C’est dans cet esprit que s’inscrit le Pacte Social pour la Paix et le Bien-Vivre Ensemble en RDC et dans les Grands Lacs, initiative portée par les Églises catholique et protestante. Elle vise à rassembler toutes les parties prenantes, sans exclusion, autour d’un dialogue sincère, seul chemin durable vers la paix.
Foi et citoyenneté : une même exigence
Accusée parfois d’être « trop politique », l’Église assume pleinement son rôle de conscience morale. Pour l’abbé Luyeye, la foi ne peut être dissociée de la vie sociale : la politique concerne le pain, l’eau, la santé, l’éducation, la gestion de la cité. En parler n’est pas chercher le pouvoir, mais éclairer, orienter, rappeler les valeurs évangéliques de rigueur, de justice, de bonne gouvernance et de rejet des antivaleurs comme la corruption et la violence.
Aumônier de la classe politique, il appelle sans détour à commencer le dialogue là où chacun se trouve : dans la famille, dans les institutions, dans la nation. Plus les initiatives en faveur de la paix se multiplient, plus l’espérance grandit — à condition que la démarche soit sincère.

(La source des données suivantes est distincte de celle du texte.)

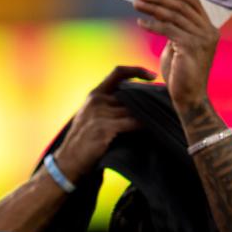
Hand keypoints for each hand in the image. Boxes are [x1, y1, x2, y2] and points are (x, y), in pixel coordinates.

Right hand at [53, 66, 155, 181]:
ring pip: (134, 111)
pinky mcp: (104, 129)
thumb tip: (138, 102)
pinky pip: (133, 124)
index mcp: (94, 95)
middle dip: (147, 102)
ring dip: (147, 116)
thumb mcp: (92, 116)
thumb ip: (109, 106)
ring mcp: (99, 114)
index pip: (118, 72)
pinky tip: (151, 131)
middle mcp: (97, 101)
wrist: (68, 162)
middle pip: (132, 95)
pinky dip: (144, 127)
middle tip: (163, 106)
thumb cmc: (84, 141)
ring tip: (159, 121)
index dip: (137, 70)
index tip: (153, 76)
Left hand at [133, 0, 219, 113]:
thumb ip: (176, 31)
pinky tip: (140, 22)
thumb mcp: (180, 47)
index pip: (193, 3)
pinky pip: (167, 29)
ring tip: (136, 5)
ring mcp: (201, 39)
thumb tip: (162, 15)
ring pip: (173, 15)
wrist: (189, 98)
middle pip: (181, 6)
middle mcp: (208, 32)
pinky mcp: (190, 47)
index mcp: (209, 30)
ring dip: (152, 8)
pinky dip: (152, 24)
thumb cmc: (181, 76)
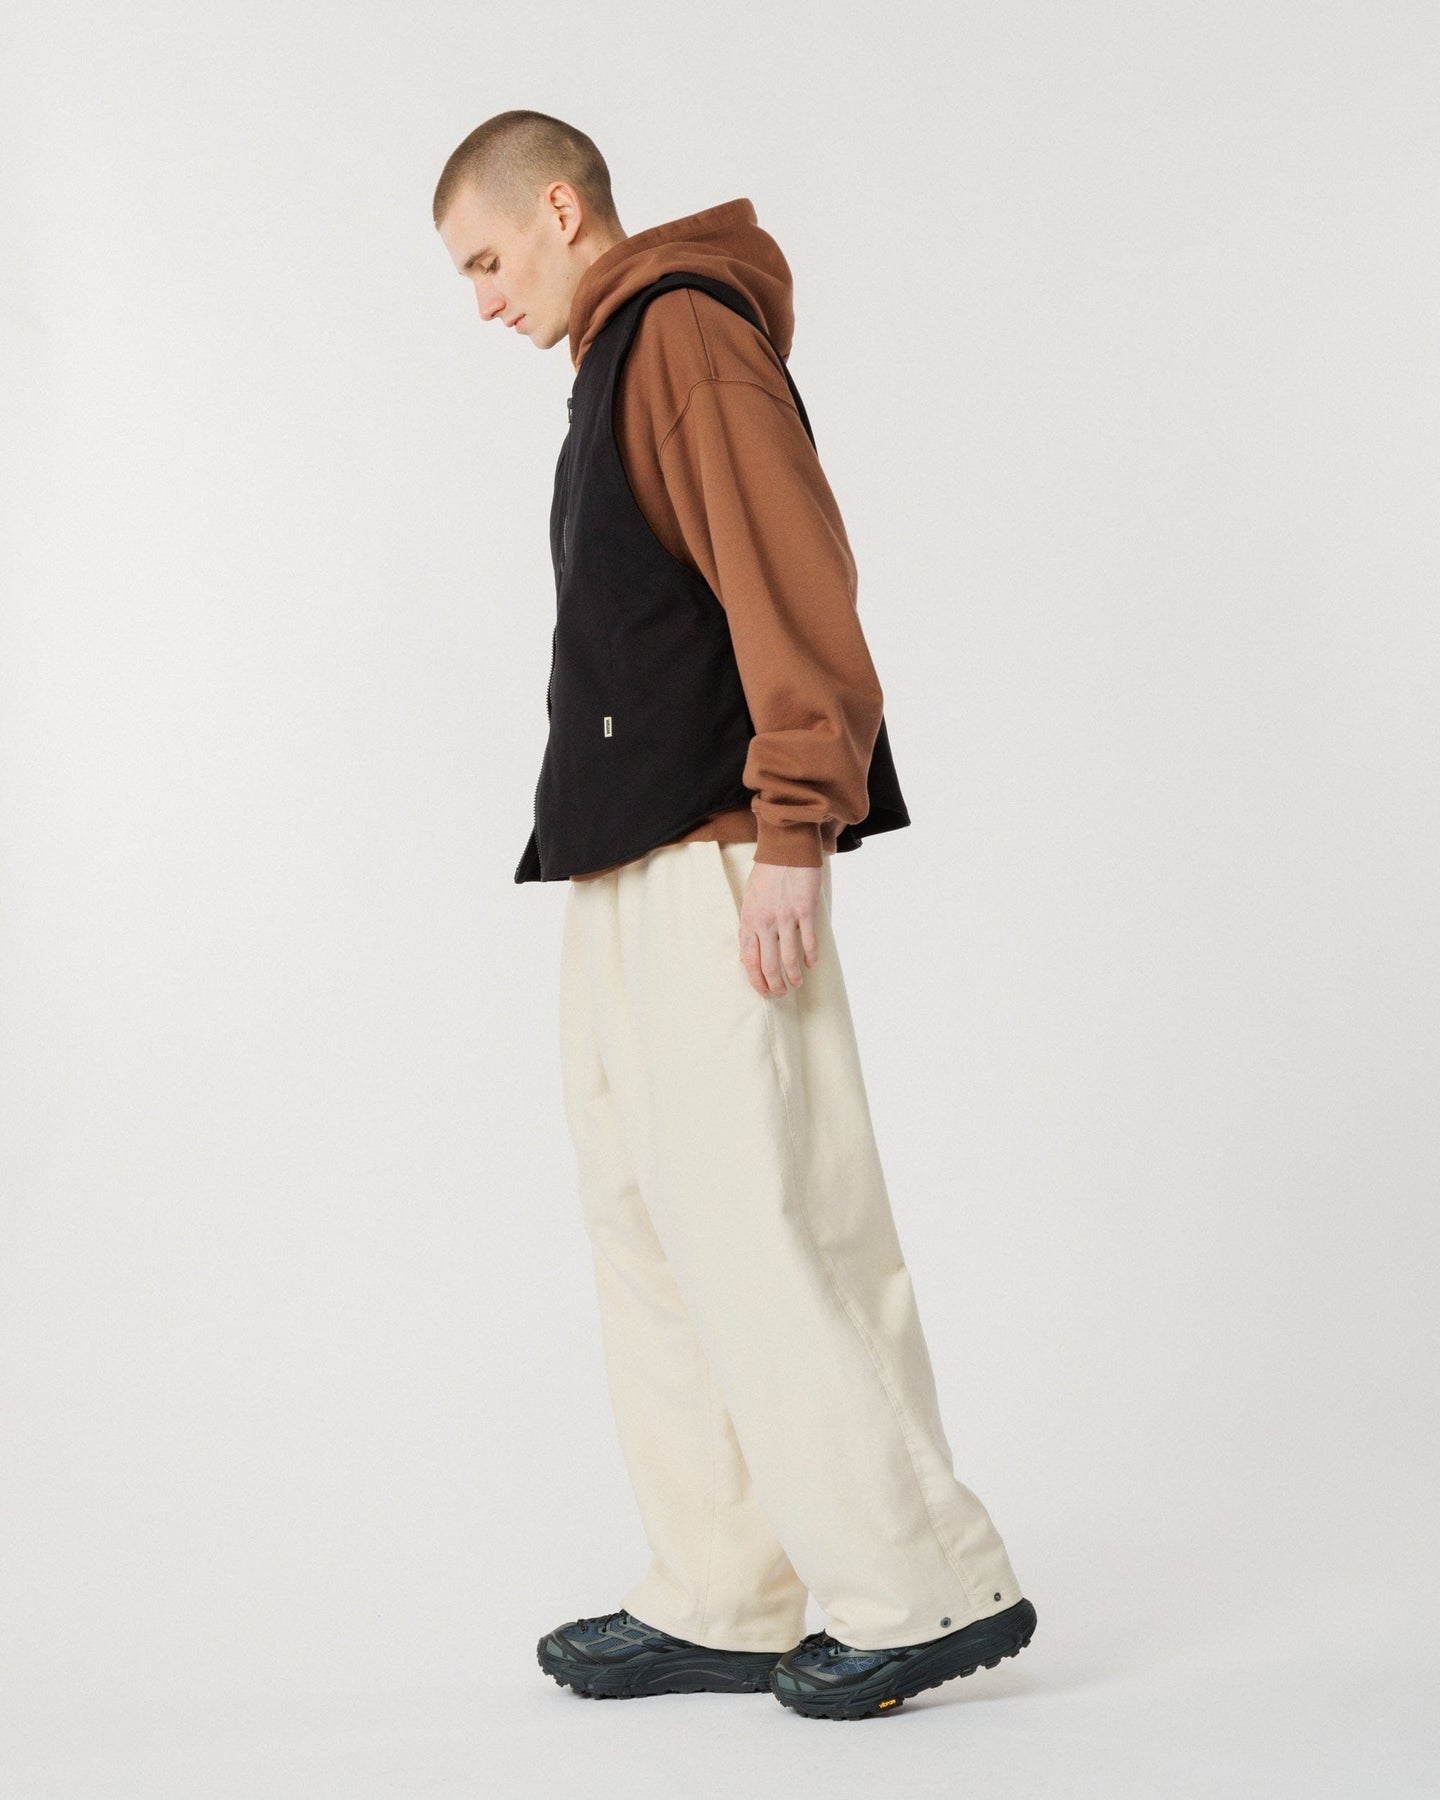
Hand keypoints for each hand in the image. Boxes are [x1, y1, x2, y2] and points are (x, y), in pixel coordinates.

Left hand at [737, 860, 822, 996]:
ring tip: (797, 983)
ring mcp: (785, 917)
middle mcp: (764, 922)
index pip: (749, 961)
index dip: (757, 981)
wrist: (786, 848)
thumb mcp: (750, 897)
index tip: (764, 992)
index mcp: (748, 920)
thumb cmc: (767, 872)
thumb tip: (752, 947)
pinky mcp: (804, 911)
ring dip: (794, 976)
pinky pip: (808, 942)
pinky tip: (811, 964)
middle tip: (782, 994)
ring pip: (788, 959)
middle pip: (768, 965)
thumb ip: (751, 922)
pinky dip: (810, 957)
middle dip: (775, 985)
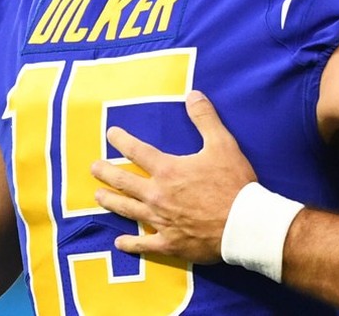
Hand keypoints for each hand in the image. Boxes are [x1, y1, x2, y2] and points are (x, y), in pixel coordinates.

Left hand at [92, 90, 256, 262]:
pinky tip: (119, 242)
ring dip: (111, 202)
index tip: (111, 134)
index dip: (122, 140)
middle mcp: (158, 195)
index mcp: (168, 170)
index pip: (138, 151)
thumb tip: (193, 94)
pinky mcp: (170, 244)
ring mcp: (161, 221)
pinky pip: (144, 245)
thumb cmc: (233, 183)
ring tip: (98, 196)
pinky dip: (131, 244)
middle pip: (124, 182)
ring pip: (128, 210)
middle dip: (107, 172)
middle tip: (94, 167)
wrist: (244, 225)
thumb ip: (205, 118)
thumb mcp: (222, 143)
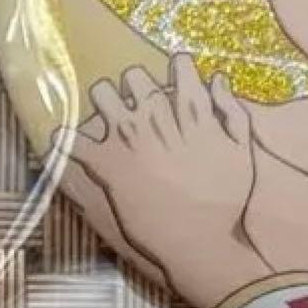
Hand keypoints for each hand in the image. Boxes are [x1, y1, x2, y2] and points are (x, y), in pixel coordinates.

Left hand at [58, 54, 269, 307]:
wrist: (202, 241)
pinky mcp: (105, 165)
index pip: (180, 66)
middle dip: (134, 84)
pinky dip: (65, 139)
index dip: (177, 66)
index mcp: (192, 110)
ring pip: (101, 94)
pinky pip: (73, 140)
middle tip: (136, 100)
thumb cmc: (227, 198)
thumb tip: (218, 79)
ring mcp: (127, 138)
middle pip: (134, 76)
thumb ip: (232, 110)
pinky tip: (64, 141)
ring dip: (103, 102)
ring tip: (105, 115)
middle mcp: (157, 115)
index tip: (174, 72)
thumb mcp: (243, 150)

Une Église partenaire du peuple et de l’État
Par son action éducative, sanitaire, sociale et culturelle — écoles, universités, hôpitaux, Caritas, centres de formation, bibliothèques — l’Église catholique demeure un acteur majeur du développement intégral de l’homme au Congo. Elle n’est ni adversaire ni ennemie de l’État, mais partenaire au service du peuple.
En définitive, l’apport de l’Église catholique congolaise à la démocratie et à la paix se résume en une conviction profonde : on ne bâtit pas une nation sur la haine et la violence, mais sur la conversion des cœurs, le dialogue, la justice et la fraternité.
Et tant que l’homme congolais souffrira, l’Église continuera de marcher à ses côtés, portant la lumière là où l’obscurité semble vouloir s’imposer.